== Segment start ==

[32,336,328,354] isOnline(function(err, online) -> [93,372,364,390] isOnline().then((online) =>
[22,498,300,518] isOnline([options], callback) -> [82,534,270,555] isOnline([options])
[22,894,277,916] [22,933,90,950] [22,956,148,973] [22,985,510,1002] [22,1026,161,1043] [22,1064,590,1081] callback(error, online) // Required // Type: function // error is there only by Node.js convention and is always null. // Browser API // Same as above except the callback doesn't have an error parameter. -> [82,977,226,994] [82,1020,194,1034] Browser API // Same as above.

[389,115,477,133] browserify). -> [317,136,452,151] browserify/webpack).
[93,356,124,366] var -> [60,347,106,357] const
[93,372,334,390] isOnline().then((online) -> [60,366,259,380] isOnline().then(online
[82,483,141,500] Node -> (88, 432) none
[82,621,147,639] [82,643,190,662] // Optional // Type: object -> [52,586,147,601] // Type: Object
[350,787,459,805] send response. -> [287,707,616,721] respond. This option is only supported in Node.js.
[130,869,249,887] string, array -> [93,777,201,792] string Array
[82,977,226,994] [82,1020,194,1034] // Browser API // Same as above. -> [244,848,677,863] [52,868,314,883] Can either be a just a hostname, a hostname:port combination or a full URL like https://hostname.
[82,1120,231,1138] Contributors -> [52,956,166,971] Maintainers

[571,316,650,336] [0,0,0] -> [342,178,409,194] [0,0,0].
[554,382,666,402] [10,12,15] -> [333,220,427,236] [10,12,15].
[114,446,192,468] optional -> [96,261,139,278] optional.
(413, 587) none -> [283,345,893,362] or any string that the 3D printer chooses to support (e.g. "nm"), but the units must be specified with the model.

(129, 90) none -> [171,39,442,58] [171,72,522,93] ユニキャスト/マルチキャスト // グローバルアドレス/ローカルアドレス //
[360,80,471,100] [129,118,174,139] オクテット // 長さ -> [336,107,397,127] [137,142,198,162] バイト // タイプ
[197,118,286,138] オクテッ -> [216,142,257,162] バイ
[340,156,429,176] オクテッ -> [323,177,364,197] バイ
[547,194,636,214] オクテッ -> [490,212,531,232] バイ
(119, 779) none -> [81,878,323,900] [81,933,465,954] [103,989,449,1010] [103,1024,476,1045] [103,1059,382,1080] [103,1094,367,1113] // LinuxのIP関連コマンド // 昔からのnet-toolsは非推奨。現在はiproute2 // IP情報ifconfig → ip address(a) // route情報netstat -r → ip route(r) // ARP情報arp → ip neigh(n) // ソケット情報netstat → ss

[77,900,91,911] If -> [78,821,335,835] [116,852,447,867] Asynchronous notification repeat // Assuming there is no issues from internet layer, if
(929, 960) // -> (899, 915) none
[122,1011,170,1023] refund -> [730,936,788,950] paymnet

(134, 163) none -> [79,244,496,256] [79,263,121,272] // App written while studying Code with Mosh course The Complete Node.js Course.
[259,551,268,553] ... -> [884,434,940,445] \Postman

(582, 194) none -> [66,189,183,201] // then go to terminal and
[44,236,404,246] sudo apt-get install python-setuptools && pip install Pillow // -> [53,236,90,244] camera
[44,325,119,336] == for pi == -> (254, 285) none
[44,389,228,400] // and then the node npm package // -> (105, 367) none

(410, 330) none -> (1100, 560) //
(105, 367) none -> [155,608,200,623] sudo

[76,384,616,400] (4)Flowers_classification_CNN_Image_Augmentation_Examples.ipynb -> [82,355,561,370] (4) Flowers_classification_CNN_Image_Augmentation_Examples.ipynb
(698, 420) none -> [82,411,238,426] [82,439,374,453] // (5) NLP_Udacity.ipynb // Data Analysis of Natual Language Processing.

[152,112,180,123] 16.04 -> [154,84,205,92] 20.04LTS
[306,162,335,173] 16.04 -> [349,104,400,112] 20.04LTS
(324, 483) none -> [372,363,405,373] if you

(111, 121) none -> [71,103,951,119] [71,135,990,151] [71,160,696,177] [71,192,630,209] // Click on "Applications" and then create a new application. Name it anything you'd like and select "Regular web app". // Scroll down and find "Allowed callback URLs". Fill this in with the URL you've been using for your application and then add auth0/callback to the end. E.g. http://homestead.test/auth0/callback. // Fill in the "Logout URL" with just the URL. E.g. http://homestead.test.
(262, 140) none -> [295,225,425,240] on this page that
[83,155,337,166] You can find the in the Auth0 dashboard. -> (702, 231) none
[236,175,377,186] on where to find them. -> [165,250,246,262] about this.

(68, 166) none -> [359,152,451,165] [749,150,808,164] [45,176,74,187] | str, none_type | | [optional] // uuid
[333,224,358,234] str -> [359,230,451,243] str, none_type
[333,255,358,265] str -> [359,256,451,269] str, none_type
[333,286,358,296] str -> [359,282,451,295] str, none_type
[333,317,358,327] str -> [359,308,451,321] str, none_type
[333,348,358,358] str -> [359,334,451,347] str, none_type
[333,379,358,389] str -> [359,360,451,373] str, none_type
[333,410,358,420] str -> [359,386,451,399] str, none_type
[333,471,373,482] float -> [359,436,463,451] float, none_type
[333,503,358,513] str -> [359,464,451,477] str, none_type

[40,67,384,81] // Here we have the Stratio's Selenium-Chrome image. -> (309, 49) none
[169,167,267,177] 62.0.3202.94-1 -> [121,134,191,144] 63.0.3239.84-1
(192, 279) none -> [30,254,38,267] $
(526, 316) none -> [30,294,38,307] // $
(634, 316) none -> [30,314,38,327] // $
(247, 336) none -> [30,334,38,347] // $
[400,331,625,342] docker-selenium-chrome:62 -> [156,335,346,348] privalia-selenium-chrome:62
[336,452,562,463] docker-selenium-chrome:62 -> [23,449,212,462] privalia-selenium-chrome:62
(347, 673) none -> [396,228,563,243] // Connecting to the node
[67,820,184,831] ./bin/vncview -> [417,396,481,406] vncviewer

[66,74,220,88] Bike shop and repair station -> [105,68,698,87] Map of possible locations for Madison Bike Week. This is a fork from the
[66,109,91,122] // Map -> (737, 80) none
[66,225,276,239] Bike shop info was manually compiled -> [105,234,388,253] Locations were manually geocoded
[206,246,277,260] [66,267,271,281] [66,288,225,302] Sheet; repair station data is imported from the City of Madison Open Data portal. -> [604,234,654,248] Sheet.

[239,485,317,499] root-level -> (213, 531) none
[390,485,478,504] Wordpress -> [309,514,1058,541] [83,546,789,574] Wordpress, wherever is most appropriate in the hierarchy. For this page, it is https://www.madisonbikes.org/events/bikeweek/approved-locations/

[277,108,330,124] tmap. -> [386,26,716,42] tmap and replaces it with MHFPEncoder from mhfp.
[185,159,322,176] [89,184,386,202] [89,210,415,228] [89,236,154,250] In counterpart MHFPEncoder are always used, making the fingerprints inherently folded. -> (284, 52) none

== Segment end ==

Each line above from the one with "(105, 367) none -> [155,608,200,623] sudo" up to and including the one with "-> [82,355,561,370] (4)" must be set down exactly, and no line outside that span may appear.

(105, 367) none -> [155,608,200,623] sudo

[76,384,616,400] (4)Flowers_classification_CNN_Image_Augmentation_Examples.ipynb -> [82,355,561,370] (4) Flowers_classification_CNN_Image_Augmentation_Examples.ipynb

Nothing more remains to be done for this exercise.